Régression et ascension
Abram et Saraï vont vivre une première
épreuve en pays de Canaan, avec l’apparition d’une terrible famine, les
poussant à quitter cette terre qu’ils venaient d’atteindre. Ils décident
alors de « descendre en Egypte pour y séjourner ». Ils se
retrouvent dans un environnement hostile et une seconde épreuve les
attend. Le regard avide du Pharaon se porte sur Saraï, dont la beauté et
la personnalité sont éclatantes. Il formule la volonté de la prendre
pour concubine et de la confiner dans son harem. D. lui inflige alors de
terribles plaies. Abram et Saraï parviennent ainsi à quitter l’Egypte.
Le récit reprend : « Abram remonta de l’Egypte, lui, sa femme et toute sa suite, et Loth avec lui vers le midi ». La
descente d’Abram en Egypte fut douloureuse, ponctuée d’épreuves, mais
il parvient à remonter en pays de Canaan, ne perdant jamais de vue la
direction lumineuse du midi. Ainsi vont les aléas de la vie, perturbés
parfois par de terribles événements. Il est légitime de douter et de
songer un instant que notre vie est négative, surtout lorsque nous
vivons au plus profond de notre âme et de notre chair des épreuves. Par
ces mouvements de régression, puis d’ascension, Abram nous enseigne ici
le concept psychologique moderne de la résilience, porté par Boris
Cyrulnik, lui-même rescapé des camps d’extermination. Une énergie
insoupçonnable existe en chacun de nous, mais elle demande courage face à
la situation et face à soi-même.
La fatalité n’existe pas
Un autre passage de la paracha
relate que D. s’adresse à Abram, lui indiquant de ne point craindre, car
Il lui accorde sa protection tel un « bouclier » et « lui promet une
grande récompense ». La réponse d’Abram est empreinte de doute en
l’avenir. Il désespère d’avoir une descendance. D. l’interpelle à
nouveau et lui affirme qu’il en aura une. Le texte ajoute qu’ «Il le fit
sortir dehors et dit : Regarde le ciel et compte les étoiles (…) ». Que
signifient ces mystérieux propos ? Une interprétation midrashique livre
l’explication suivante. Sortir dehors signifie sortir de son destin tel
qu’il semblerait inscrit dans les astres.

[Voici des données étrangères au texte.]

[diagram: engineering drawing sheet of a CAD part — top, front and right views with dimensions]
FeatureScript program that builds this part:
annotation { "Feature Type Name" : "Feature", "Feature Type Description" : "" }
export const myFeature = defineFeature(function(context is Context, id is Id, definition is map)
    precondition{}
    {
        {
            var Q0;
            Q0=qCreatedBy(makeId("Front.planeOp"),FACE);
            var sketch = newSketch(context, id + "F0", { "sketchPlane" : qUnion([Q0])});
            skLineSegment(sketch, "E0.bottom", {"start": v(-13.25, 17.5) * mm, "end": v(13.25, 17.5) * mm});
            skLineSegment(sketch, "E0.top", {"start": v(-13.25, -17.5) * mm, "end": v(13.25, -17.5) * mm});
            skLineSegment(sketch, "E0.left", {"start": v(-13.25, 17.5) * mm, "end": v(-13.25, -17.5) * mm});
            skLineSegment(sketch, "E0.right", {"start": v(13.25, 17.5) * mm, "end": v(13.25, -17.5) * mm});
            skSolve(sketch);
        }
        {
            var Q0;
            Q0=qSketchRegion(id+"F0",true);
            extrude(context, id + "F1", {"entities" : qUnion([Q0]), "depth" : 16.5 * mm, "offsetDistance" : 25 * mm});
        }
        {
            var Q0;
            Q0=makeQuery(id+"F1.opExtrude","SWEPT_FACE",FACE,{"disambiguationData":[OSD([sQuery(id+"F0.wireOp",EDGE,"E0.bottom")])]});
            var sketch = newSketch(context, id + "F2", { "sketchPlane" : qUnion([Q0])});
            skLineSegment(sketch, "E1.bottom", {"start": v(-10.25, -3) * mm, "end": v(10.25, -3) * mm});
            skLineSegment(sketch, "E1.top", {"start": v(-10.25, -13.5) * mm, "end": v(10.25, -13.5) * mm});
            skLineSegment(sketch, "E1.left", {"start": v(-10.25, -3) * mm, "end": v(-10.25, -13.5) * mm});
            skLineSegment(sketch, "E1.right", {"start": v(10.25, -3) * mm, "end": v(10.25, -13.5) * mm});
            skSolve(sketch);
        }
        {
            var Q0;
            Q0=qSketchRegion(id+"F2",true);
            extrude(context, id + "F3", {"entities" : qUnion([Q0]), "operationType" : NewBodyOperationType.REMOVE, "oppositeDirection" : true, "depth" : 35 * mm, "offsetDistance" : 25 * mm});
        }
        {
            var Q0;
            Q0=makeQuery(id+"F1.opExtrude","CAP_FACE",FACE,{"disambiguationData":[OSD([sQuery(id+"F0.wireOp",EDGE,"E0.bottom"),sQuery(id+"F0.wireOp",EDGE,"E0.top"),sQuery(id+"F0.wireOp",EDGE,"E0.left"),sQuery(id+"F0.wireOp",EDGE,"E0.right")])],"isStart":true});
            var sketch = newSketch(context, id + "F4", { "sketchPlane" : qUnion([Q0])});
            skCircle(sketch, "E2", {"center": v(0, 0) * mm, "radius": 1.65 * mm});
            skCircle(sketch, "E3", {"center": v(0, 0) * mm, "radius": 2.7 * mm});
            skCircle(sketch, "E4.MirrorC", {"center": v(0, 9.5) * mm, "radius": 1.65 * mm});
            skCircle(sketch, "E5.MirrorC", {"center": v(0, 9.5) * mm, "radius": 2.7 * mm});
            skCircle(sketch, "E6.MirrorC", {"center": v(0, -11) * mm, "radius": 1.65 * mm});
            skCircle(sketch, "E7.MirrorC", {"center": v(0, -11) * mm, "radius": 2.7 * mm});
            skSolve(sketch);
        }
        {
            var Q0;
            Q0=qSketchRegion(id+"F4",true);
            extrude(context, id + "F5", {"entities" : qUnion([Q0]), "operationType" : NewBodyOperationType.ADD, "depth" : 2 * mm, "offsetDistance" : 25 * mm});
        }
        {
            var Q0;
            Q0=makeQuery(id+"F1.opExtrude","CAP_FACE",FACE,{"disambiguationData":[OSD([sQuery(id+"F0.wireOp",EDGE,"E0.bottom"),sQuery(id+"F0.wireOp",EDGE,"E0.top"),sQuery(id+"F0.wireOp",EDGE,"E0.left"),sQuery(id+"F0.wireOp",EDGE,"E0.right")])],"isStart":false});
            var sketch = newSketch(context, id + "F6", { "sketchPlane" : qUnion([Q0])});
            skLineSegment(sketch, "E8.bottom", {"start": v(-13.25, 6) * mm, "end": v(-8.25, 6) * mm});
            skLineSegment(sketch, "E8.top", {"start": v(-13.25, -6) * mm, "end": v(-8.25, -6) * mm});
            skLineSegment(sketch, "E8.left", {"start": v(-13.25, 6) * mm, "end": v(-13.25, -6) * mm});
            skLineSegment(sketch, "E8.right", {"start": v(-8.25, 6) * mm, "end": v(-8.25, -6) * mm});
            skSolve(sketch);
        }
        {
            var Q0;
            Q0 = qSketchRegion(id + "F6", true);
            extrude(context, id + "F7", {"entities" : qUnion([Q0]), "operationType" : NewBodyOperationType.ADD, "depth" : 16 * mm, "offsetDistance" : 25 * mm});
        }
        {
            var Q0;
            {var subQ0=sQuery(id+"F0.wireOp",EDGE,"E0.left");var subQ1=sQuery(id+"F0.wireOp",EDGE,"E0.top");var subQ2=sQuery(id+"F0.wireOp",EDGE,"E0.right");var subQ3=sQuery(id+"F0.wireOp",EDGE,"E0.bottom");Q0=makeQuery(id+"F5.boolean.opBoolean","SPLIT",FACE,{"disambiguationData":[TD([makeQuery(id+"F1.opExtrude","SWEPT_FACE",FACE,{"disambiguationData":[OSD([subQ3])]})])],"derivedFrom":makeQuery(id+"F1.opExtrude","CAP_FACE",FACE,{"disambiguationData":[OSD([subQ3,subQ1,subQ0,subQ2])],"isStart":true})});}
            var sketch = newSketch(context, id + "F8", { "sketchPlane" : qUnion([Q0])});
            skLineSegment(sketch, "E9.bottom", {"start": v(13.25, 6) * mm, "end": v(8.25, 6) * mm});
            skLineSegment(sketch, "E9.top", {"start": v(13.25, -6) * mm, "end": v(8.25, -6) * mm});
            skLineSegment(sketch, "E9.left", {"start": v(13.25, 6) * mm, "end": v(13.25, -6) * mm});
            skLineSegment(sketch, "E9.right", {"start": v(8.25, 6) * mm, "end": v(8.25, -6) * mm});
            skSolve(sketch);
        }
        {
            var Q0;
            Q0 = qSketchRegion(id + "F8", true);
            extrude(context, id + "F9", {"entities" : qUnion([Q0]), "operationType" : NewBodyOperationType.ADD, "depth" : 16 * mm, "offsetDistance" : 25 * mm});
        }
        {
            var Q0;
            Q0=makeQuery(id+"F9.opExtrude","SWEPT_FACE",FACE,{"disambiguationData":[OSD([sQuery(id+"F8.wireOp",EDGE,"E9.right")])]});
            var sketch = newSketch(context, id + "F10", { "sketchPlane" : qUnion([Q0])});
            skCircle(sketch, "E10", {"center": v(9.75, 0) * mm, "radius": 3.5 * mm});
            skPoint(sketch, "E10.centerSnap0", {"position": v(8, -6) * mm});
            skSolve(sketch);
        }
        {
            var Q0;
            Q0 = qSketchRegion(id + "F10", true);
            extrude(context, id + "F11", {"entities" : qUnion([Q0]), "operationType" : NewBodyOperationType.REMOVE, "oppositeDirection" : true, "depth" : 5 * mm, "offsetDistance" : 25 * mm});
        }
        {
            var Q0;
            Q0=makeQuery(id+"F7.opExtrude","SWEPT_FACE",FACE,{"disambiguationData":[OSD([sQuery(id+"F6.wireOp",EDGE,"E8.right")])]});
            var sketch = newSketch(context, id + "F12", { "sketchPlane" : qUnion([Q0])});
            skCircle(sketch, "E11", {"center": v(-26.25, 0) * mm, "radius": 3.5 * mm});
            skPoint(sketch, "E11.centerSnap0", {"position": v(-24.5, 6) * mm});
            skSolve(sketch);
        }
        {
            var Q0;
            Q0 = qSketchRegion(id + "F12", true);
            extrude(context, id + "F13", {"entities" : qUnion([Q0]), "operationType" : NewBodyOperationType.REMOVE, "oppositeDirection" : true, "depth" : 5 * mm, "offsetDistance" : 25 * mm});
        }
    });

Naitre ou se retrouver au cours de
sa vie dans un contexte problématique, voire dramatique, qu’il soit
familial, social, personnel et/ou matériel, occasionne bien évidemment
des dégâts moraux. Une sensation d’arbitraire peut s’installer,
l’arbitraire de ne pas avoir reçu les mêmes « chances de départ » que
d’autres, ou encore de vivre une injustice, incompréhension face aux
tourments. Mais aucune situation ne saurait être figée. C’est la
confiance et la foi d’Abram en D. qui vont, à travers les incertitudes,
lui donner la force de les dépasser et d’avancer. Saraï mettra au monde
un enfant et D. les renommera Abraham et Sarah.
Alors que nos sociétés
contemporaines se confortent parfois dans une culture de l’excuse, la
vie d’Abraham et Sarah, nous indique que la fatalité n’existe pas et
que, même au plus fort de la tempête, les dénouements sont parfois
incroyablement imprévus et positifs, dès lors que l’on a confiance en D.